Some providers (like DBLP) don't include abstracts. Fetch them from other sources:

```bash
# Enrich during search
scholar search "query" --enrich

# Enrich an existing session
scholar enrich "session-name"
```

### PDF Management

```bash
# Download and open a PDF
scholar pdf open "https://arxiv.org/pdf/2301.00001.pdf"

# View PDF cache
scholar pdf info
scholar pdf clear
```

## Keybindings (Review TUI)

| Key | Action |
|-----|--------|
| `j`/`k` | Navigate up/down |
| `Enter` | View paper details |
| `K` | Keep paper (quick) |
| `T` | Keep with themes |
| `d` | Discard (requires motivation) |
| `n` | Edit notes |
| `p` | Open PDF |
| `e` | Enrich (fetch abstract) |
| `L` | LLM-assisted classification |
| `s` | Sort papers |
| `f` | Filter by status |
| `q` | Quit |

## LLM-Assisted Review

For large result sets, Scholar can use LLMs to assist with paper classification:

```bash
# In the TUI, press 'L' to invoke LLM classification
# Or use the CLI command directly
scholar llm-review "session-name" --count 10
```

### How It Works

1. **Tag some papers manually** - The LLM needs examples to learn from. Review at least 5 papers with tags (themes for kept, motivations for discarded).

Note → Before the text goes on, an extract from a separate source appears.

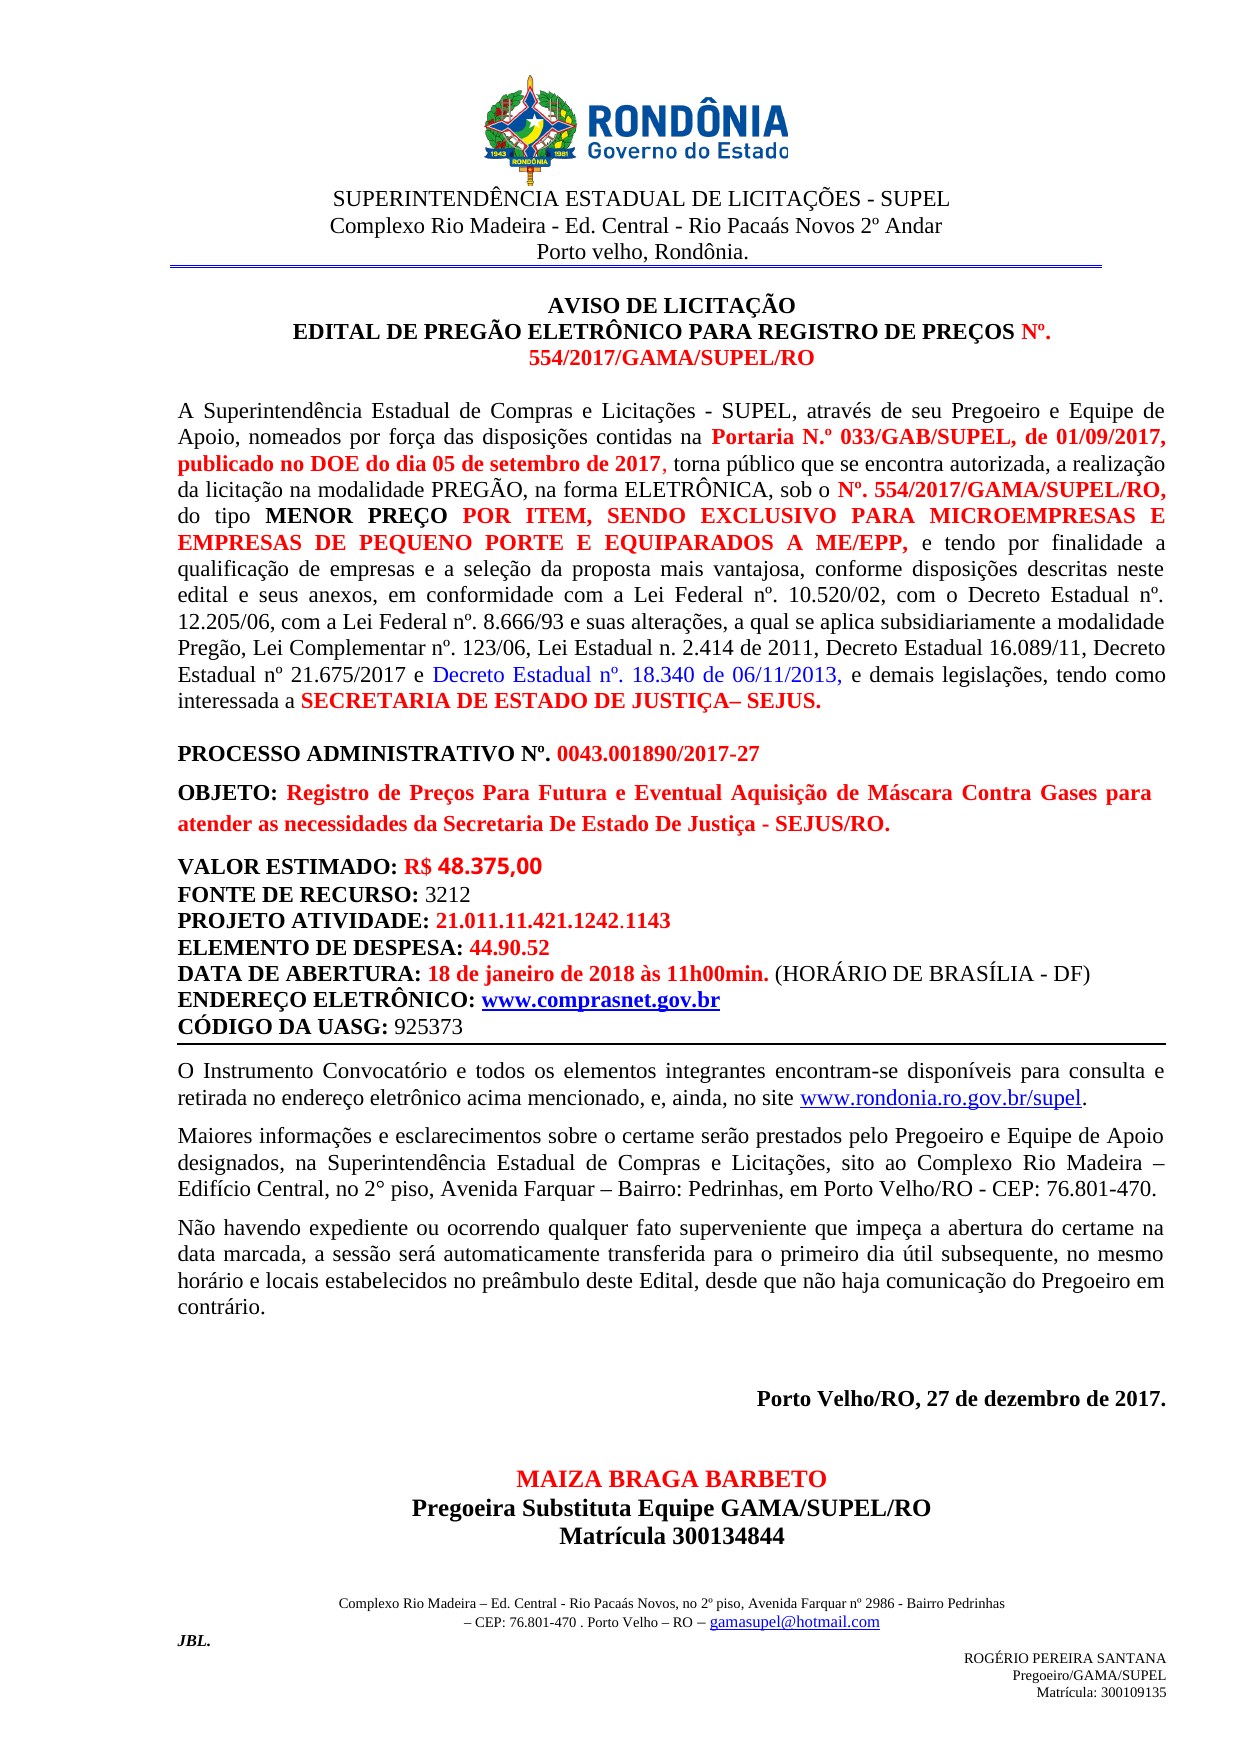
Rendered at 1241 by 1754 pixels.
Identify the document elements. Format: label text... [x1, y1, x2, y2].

2. **Set research context** (optional) - Describe your review's focus to help the LLM understand relevance criteria.

3. **Invoke LLM classification** - The LLM classifies pending papers based on your examples, returning confidence scores.

4. **Review LLM decisions** - Prioritize low-confidence classifications. Accept correct ones, correct wrong ones.

5. **Iterate** - Corrections become training examples for the next round.

### Requirements

Install and configure the `llm` command (Scholar uses `llm`'s configuration and
default model):

```bash
pipx install llm

llm install llm-openai-plugin
llm keys set openai

# Pick a default model (used by `scholar rq` and `scholar llm-review`)
llm models
llm models default gpt-4o-mini
```

If you installed Scholar with `pipx install scholarcli` and want the `llm` CLI
available from that same environment, you can alternatively install Scholar
with `pipx install --include-deps scholarcli`.

The LLM integration supports models available through Simon Willison's `llm`
package (OpenAI, Anthropic, local models, etc.).

Note: `scholar llm-review` learns from your existing labeled examples (typically
~5 tagged papers). `scholar rq` can start without examples by using the research
question as context.

## Documentation

Full documentation is available in the `doc/` directory as a literate program combining documentation and implementation.

## License

MIT License - see [LICENSE](LICENSE) for details.